── PROVIDED MATERIAL ──
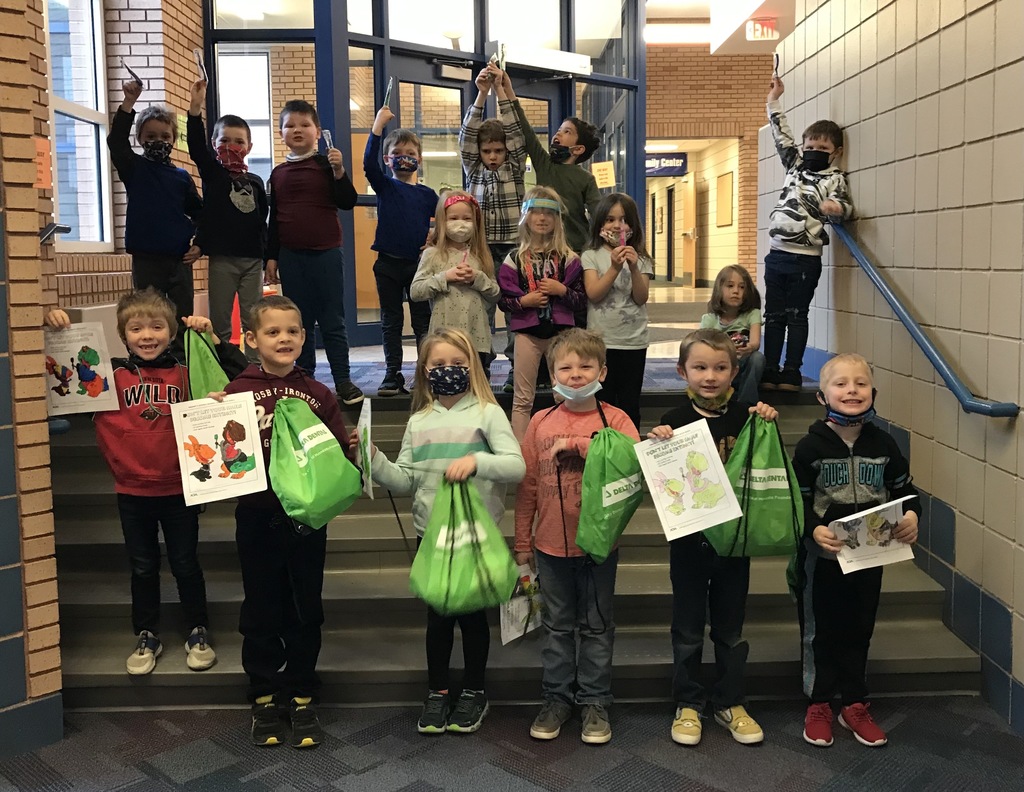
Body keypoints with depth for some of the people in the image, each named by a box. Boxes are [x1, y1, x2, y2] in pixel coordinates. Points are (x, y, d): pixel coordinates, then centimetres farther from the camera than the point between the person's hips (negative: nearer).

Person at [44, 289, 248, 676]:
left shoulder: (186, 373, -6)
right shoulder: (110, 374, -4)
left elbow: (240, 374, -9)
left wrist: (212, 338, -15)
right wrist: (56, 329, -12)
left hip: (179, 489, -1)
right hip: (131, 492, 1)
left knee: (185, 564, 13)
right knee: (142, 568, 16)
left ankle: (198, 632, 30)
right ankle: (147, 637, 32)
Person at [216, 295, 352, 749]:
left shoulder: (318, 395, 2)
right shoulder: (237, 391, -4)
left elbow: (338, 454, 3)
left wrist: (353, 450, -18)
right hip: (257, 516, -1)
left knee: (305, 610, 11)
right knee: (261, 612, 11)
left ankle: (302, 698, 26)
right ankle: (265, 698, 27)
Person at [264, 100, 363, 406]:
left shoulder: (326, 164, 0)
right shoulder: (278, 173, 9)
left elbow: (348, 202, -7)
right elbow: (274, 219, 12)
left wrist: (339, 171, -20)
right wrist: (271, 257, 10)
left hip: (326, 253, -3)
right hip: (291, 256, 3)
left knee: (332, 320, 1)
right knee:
───
── PROVIDED MATERIAL ──
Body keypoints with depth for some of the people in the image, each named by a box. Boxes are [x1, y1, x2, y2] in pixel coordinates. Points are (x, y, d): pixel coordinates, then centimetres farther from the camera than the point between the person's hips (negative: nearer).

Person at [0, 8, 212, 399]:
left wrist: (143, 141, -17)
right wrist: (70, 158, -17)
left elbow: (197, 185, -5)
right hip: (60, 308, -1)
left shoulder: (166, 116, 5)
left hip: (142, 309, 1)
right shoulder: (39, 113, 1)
───
-- DESCRIPTION OF THE TASK --
In the records, locate each line holding the string "elbow" and copy it.

-- OUTPUT FOR THIS TASK --
left elbow: (240, 374, -9)
left elbow: (338, 454, 3)
left elbow: (348, 202, -7)
right elbow: (274, 219, 12)
left elbow: (197, 185, -5)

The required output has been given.